Determine the number of lines in the entries below in which the word "velocity" appears, and reply with that number only.

=-=-=

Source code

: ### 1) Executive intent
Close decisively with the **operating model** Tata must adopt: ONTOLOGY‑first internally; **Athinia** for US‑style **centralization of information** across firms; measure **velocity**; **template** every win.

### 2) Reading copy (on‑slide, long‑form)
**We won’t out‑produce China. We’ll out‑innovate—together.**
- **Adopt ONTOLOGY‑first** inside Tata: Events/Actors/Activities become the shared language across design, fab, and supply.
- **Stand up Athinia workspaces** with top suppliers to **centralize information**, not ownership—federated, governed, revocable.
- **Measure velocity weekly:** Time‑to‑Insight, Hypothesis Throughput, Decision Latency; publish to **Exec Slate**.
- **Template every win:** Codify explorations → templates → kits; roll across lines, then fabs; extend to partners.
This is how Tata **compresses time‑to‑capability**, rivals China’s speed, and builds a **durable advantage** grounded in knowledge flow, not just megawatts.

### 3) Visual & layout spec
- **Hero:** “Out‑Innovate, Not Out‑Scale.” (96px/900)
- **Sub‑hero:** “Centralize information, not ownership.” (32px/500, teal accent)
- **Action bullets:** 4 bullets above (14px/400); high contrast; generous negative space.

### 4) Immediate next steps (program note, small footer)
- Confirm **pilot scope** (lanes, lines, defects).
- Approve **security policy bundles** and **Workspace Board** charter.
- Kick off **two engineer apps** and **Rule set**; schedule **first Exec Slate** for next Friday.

=-=-=

EXERCISE RESULT: 2